Goodlines / 0190874382
Hat jemand die URL?

Ich habe den Dialer inzwischen ausfindig gemacht. Es handelt sich um eine besonders hinterhältige .dll/.exe-Kombination, die die bestehende Verbindung unterbricht und sich sofort selbst wieder ins Netz einwählt, dafür aber die 0190-Nummer nimmt. Die DFÜ-Einstellungen bleiben unverändert.

Die .exe-Datei, die sich vom Netz im Hintergrund auf den Rechner lädt, installiert im Windows-Verzeichnis die Datei xdm.dll. Dann unterbricht es die Online-Verbindung, wählt sich in Sekunden neu unter der 0190-Nummer ein (man merkt ggf. nicht einmal eine Unterbrechung der Internet-Verbindung) und löscht sich beim nächsten Windows-Start selbst von der Festplatte.

Inzwischen wird gegen den bekannten Nutznießer der Nummer von der Kripo ermittelt. Nur die Herkunfts-URL ist mir noch unklar. Die bräuchte ich aber für die Ermittlungen der Kripo.

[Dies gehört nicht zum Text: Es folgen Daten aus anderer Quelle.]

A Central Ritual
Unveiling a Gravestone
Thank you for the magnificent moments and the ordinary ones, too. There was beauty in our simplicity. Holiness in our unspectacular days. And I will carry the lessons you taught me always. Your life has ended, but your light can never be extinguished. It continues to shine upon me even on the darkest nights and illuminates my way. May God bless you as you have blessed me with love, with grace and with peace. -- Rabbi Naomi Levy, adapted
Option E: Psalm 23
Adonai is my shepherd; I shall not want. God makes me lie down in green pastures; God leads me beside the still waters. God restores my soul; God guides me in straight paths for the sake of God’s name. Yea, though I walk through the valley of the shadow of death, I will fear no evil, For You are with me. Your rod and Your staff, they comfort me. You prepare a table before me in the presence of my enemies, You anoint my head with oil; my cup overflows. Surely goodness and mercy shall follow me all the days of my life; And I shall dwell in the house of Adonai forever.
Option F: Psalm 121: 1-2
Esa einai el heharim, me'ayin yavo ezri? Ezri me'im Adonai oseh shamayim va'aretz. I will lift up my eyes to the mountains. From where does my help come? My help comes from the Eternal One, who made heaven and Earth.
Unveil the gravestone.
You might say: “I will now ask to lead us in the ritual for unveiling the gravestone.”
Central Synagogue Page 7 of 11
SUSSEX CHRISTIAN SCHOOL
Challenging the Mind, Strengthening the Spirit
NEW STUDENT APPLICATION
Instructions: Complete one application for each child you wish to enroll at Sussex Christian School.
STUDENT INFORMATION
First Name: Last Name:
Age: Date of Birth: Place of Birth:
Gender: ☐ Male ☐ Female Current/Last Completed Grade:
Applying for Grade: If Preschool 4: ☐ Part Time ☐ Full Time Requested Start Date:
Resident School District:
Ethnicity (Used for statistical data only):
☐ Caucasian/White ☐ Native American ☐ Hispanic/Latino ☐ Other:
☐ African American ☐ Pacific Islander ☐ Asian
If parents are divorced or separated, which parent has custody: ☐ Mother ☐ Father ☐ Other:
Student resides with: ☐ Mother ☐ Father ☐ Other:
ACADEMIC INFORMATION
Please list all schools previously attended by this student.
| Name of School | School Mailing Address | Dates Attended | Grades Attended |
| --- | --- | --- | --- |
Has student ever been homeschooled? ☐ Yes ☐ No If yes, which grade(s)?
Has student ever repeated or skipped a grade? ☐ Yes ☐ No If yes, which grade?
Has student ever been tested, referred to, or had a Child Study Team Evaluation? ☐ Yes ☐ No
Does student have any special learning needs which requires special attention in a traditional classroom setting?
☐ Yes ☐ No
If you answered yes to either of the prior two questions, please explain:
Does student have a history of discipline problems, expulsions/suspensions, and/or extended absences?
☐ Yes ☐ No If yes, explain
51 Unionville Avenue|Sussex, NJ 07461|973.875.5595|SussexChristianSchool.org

Kann mir jemand weiterhelfen?
Danke!


----------



## simonegroh (3 Februar 2003)

*liquid.inc*

Hallo,
habe ebenfalls 1x20, 1x57 sekunden 019006200 angewählt (nicht wissentlich). 2x 39,99 Euro netto. Post von KomTel (bez. vom Inkassountenehmen der Kom Tel, und Info die Nummer sei vermietet an INA Germany. Der Dialer bei mir hieß x-finder (wohl eine versaute Suchmaschiene). Versuche die Sache ebenfalls zu rekonstruieren. Weiß jemand, woher der Dialer kam?
Was hat das Ganze mit liqid.inc zu tun? 
Hab ich da was verpaßt?
Gruß Sim


----------



## simonegroh (3 Februar 2003)

*liquid con*

Hi Yvonne,
hast Du weitere Infos zu 0190 062000 und zum x-finder?
Stellt auch KomTel/ Creditreform bei Dir dir Rechnung?
Gruß sim


----------



## Anonymous (3 Februar 2003)

*Liquid/Anygate*

Hallo Yvonne,
ich habe auch die Bekanntschaft mit der Fa. Liquid Inc. gemacht. Ich werde aber bereits von den Rechtsanwälten Seiler & Koll. aus Heidelberg gemahnt. Nach diversem Schriftverkehr mit der Telekom und dtms (nexnet) habe ich jetzt auch Bekanntschaft mit der Firma Anygate GmbH aus Meerbusch gemacht. Hast Du, oder andere Leser, auch Erfahrungen mit Anygate? Ich melde mich am Mittwoch wieder im Forum


----------



## Der Jurist (4 Februar 2003)

@ suppa


Schau mal hier nach: http://forum.computerbetrug.de/viewtopic.php?t=1207

Gruß 

Der Jurist


----------



## Anonymous (4 Februar 2003)

*0190062000 liquid inc., komtel, ina*

Hallo suppa  
Bis jetzt werde ich von niemandem angemahnt.Es handelt sich bei mir um eine Rechnung  0 
vom 7.12.02  . Wie lange ist bei dir die Zeitspanne zwischen Rechnung und Mahnung.Gut dann weiss ich ja gleich mit wem ich in Zukunft  alles Bekanntschaft machen werde..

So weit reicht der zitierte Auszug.